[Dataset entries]
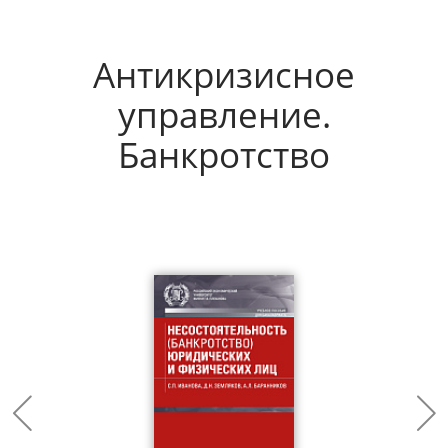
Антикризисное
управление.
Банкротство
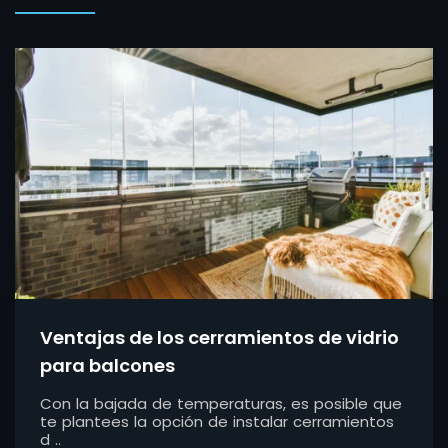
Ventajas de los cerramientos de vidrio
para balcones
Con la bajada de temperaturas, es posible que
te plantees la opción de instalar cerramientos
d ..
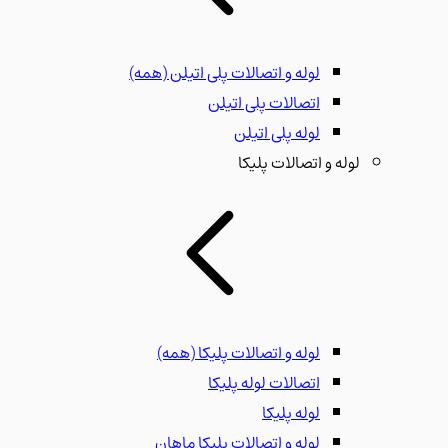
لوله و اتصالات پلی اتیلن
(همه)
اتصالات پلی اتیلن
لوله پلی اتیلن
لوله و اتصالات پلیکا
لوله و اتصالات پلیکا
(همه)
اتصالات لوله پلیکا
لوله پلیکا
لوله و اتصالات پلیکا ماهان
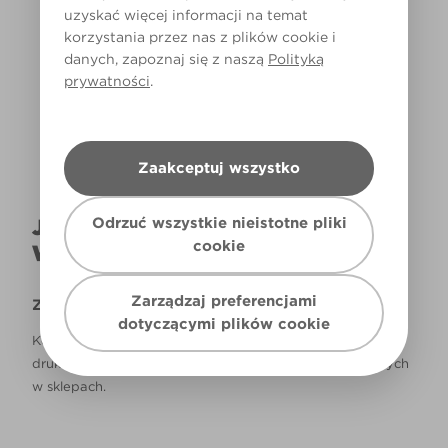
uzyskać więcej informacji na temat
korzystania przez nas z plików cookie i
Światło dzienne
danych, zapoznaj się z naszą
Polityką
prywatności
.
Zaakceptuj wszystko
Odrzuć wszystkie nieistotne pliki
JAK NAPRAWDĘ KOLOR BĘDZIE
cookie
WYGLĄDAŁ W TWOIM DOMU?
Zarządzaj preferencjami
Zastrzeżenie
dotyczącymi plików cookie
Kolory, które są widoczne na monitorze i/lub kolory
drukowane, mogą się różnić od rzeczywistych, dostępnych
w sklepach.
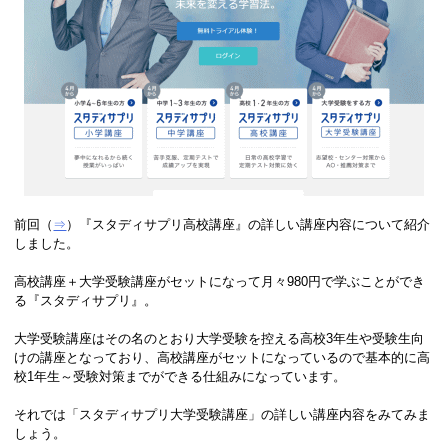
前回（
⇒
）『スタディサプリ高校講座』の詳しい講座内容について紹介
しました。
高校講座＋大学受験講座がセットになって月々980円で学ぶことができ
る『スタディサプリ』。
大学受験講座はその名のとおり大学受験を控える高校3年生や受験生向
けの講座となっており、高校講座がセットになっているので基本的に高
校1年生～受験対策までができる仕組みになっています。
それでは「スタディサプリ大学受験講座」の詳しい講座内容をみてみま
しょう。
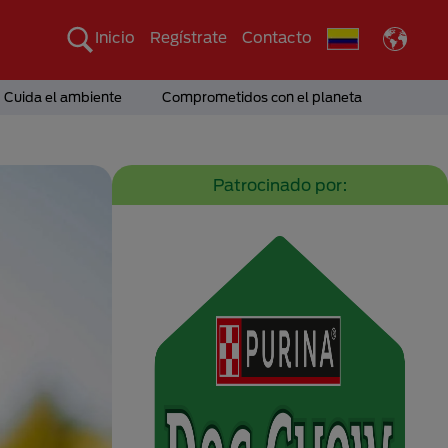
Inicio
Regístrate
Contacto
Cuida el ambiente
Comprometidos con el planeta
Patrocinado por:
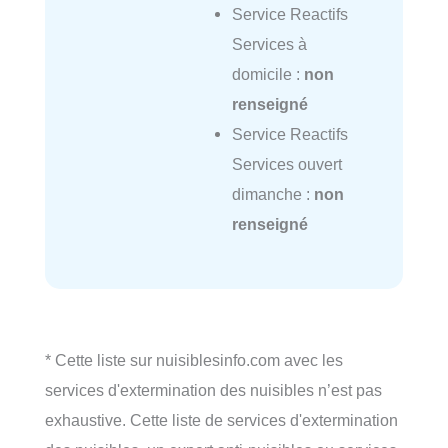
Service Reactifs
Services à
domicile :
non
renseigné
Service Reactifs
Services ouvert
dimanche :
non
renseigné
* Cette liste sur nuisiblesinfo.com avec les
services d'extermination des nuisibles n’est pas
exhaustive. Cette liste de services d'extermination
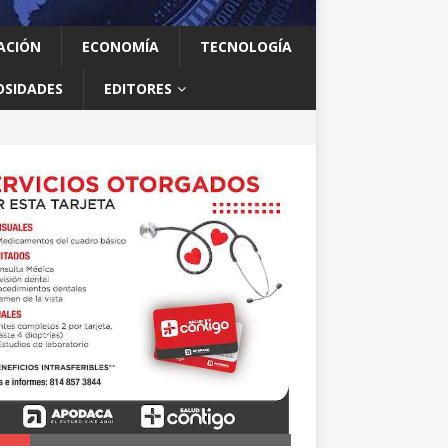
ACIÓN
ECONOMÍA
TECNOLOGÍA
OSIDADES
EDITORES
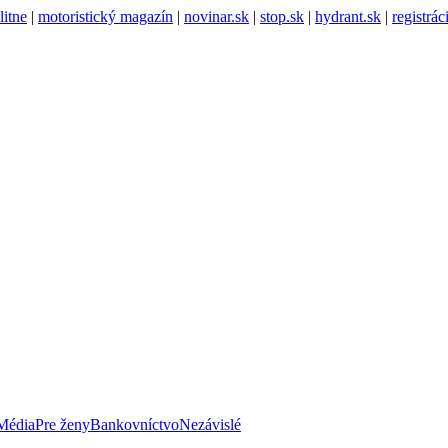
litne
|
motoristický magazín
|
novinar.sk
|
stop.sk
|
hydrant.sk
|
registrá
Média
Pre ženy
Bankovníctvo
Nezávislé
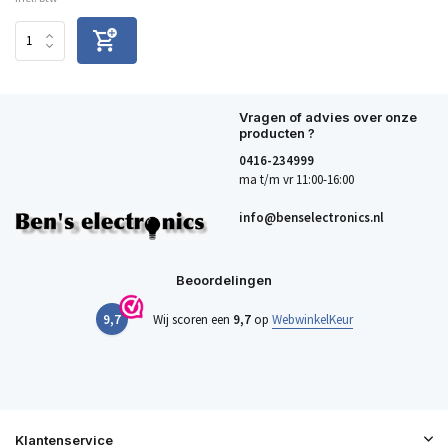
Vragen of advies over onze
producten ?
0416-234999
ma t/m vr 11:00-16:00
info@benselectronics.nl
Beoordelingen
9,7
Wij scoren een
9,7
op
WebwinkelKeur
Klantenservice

__Activity__: Write out the text lines of all the entries above verbatim, and omit the picture markers.

__Answer area__:
Антикризисное
управление.
Банкротство
Ventajas de los cerramientos de vidrio
para balcones
Con la bajada de temperaturas, es posible que
te plantees la opción de instalar cerramientos
d ..
لوله و اتصالات پلی اتیلن
(همه)
اتصالات پلی اتیلن
لوله پلی اتیلن
لوله و اتصالات پلیکا
لوله و اتصالات پلیکا
(همه)
اتصالات لوله پلیکا
لوله پلیکا
لوله و اتصالات پلیکا ماهان
uzyskać więcej informacji na temat
korzystania przez nas z plików cookie i
Światło dzienne
danych, zapoznaj się z naszą
Polityką
prywatności
.
Zaakceptuj wszystko
Odrzuć wszystkie nieistotne pliki
JAK NAPRAWDĘ KOLOR BĘDZIE
cookie
WYGLĄDAŁ W TWOIM DOMU?
Zarządzaj preferencjami
Zastrzeżenie
dotyczącymi plików cookie
Kolory, które są widoczne na monitorze i/lub kolory
drukowane, mogą się różnić od rzeczywistych, dostępnych
w sklepach.
前回（
⇒
）『スタディサプリ高校講座』の詳しい講座内容について紹介
しました。
高校講座＋大学受験講座がセットになって月々980円で学ぶことができ
る『スタディサプリ』。
大学受験講座はその名のとおり大学受験を控える高校3年生や受験生向
けの講座となっており、高校講座がセットになっているので基本的に高
校1年生～受験対策までができる仕組みになっています。
それでは「スタディサプリ大学受験講座」の詳しい講座内容をみてみま
しょう。
Inicio
Regístrate
Contacto
Cuida el ambiente
Comprometidos con el planeta
Patrocinado por:
Service Reactifs
Services à
domicile :
non
renseigné
Service Reactifs
Services ouvert
dimanche :
non
renseigné
* Cette liste sur nuisiblesinfo.com avec les
services d'extermination des nuisibles n’est pas
exhaustive. Cette liste de services d'extermination
ACIÓN
ECONOMÍA
TECNOLOGÍA
OSIDADES
EDITORES
litne
|
motoristický magazín
|
novinar.sk
|
stop.sk
|
hydrant.sk
|
registrá
Média
Pre ženy
Bankovníctvo
Nezávislé
Vragen of advies over onze
producten ?
0416-234999
ma t/m vr 11:00-16:00
info@benselectronics.nl
Beoordelingen
9,7
Wij scoren een
9,7
op
WebwinkelKeur
Klantenservice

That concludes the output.